Il semble que le modèle ultra-libéral et monétariste qu’on nous a imposé de façon sournoise soit celui de l’Empire romain : objectif zéro dette pour les États et les villes, et pour le citoyen, aucune rémission de dette !
Dans le traité des Devoirs (De officiis), écrit en 44-43, Cicéron, qui vient de mater une révolte de gens réclamant une rémission de dette, justifie le caractère radical de sa politique face à l’endettement :
« Que signifie l’établissement de nouveaux comptes de dettes [c’est-à-dire une rémission], sinon que tu achètes une terre avec mon argent, que cette terre, c’est toi qui l’as, et que moi, je n’ai pas mon argent ? C’est pourquoi il faut veiller à ce qu’il n’y ait pas de dettes, ce qui peut nuire à l’Etat. On peut l’éviter par bien des moyens, mais, s’il y a des dettes, pas de telle façon que les riches perdent leurs biens et que les débiteurs acquièrent le bien d’autrui.

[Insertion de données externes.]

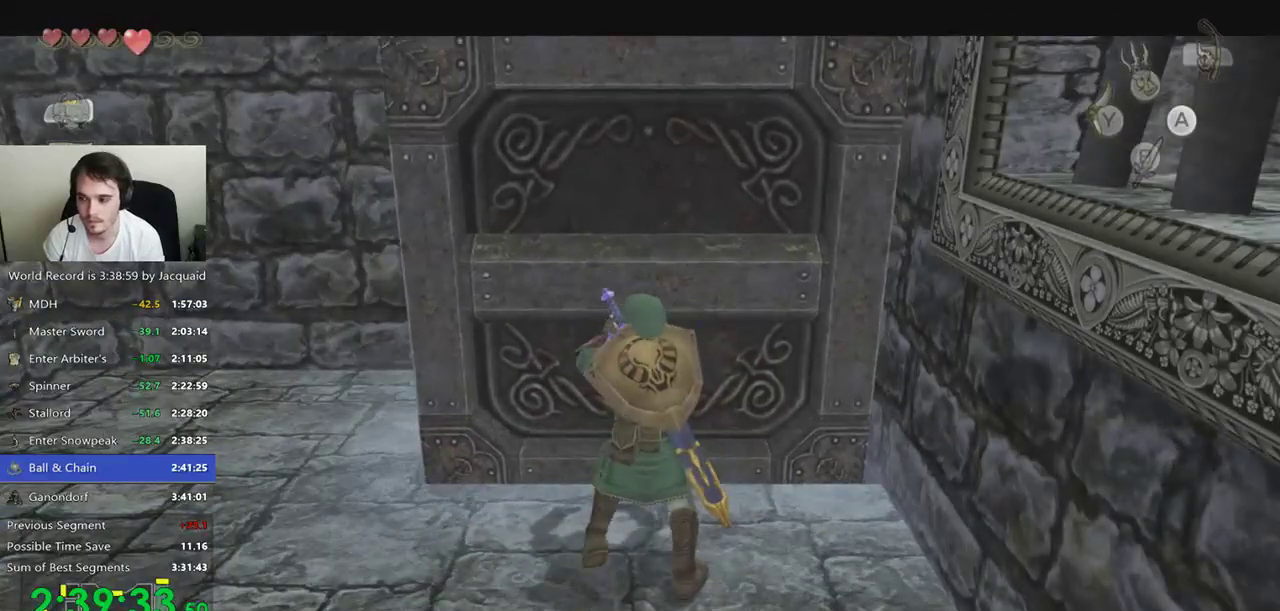
{"dt_ms": 500, "buttons": ["B", "R2"], "left_stick": "up", "right_stick": "center", "events": [[167, "R2", "down"], [233, "R2", "up"], [333, "B", "down"], [333, "R2", "down"], [400, "B", "up"], [400, "R2", "up"], [467, "B", "down"], [467, "R2", "down"]]}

Rien en effet ne maintient avec plus de force l’Etat que la bonne foi (fides), qui ne peut exister s’il n’y a pas nécessité de payer ses dettes. Jamais on n’a agi avec plus de force pour ne pas les payer que sous mon consulat. La chose fut tentée par des hommes de toute espèce et de tout rang, les armes à la main, et en installant des camps. Mais je leur ai résisté de telle manière que ce mal tout entier fut éliminé de l’Etat.«
Ce qui a été soigneusement occulté, c’est qu’une autre pratique humaine a également existé : des moratoires, des annulations partielles et même généralisées de dette ont eu lieu de manière répétée tout au long de l’histoire et s’effectuaient en fonction de différents contextes.
Souvent, les proclamations d’annulation généralisée de dette étaient décidées à l’initiative de gouvernants soucieux de se conserver et conscients que la seule façon d’éviter la rupture sociale complète était de déclarer un « lavage des tablettes », celles sur lesquelles les dettes des consommateurs étaient inscrites, annulant celles-ci pour repartir de zéro.

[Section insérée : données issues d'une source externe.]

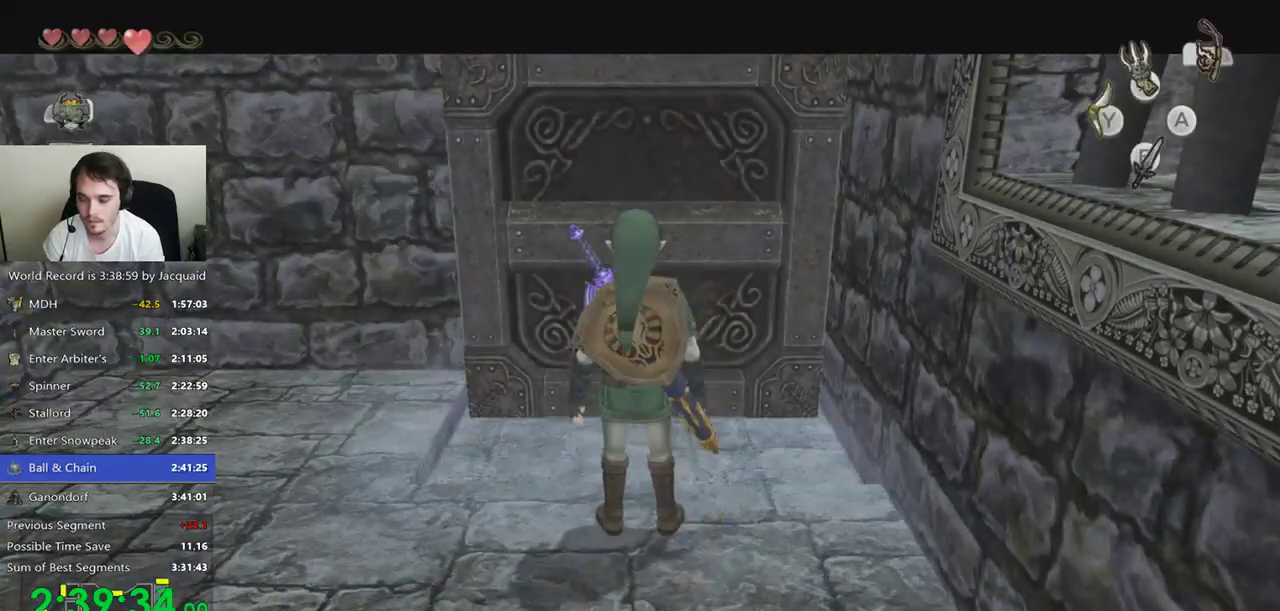
{"dt_ms": 500, "buttons": [], "left_stick": "up", "right_stick": "center", "events": [[33, "B", "up"], [33, "R2", "up"], [100, "B", "down"], [100, "R2", "down"], [167, "B", "up"], [167, "R2", "up"]]}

L’anthropologue américain David Graeber dans Dette, 5000 ans d’histoire rappelle que le premier mot que nous ayons pour « liberté » dans n’importe quelle langue humaine est l’amargi sumérien, qui signifie libéré de la dette et, par extension, la liberté en général, le sens littéral étant « retour à la mère » dans la mesure où, une fois les dettes annulées, tous les esclaves de la dette pouvaient rentrer chez eux.
Les annulations furent parfois le résultat d’âpres luttes sociales, de guerres et de crises. Ce qui est certain, c’est que la dette n’a jamais été un détail de l’histoire. David Graeber résume :
« Pendant des millénaires, la lutte entre riches et pauvres a largement pris la forme de conflits entre créanciers et débiteurs – de disputes sur la justice ou l’injustice de paiement d’intérêts, du péonage, de l’amnistie, de la saisie immobilière, de la restitution au créancier, de la confiscation des moutons, de la saisie des vignobles et de la vente des enfants du débiteur comme esclaves.
Et dans les 5000 dernières années, avec une remarquable régularité, les insurrections populaires ont commencé de la même façon : par la destruction rituelle des registres des dettes – tablettes, papyrus, grands livres ou autre support propre à une époque et à un lieu particuliers. (Après quoi les rebelles s’en prenaient en général aux cadastres et aux registres fiscaux.) »
Et comme le plaisait à dire le grand spécialiste de l’Antiquité Moses Finley :
« Tous les mouvements révolutionnaires ont eu le même programme : annulation des dettes et redistribution des terres. »
Voici maintenant quelques précédents historiques de rémissions volontaires de dette :
L’annulation des dettes en Mésopotamie
Le règne d’Hammourabi, « roi » de Babylone (situé dans l’Irak actuel), a commencé en 1792 av. J.C et a duré 42 ans.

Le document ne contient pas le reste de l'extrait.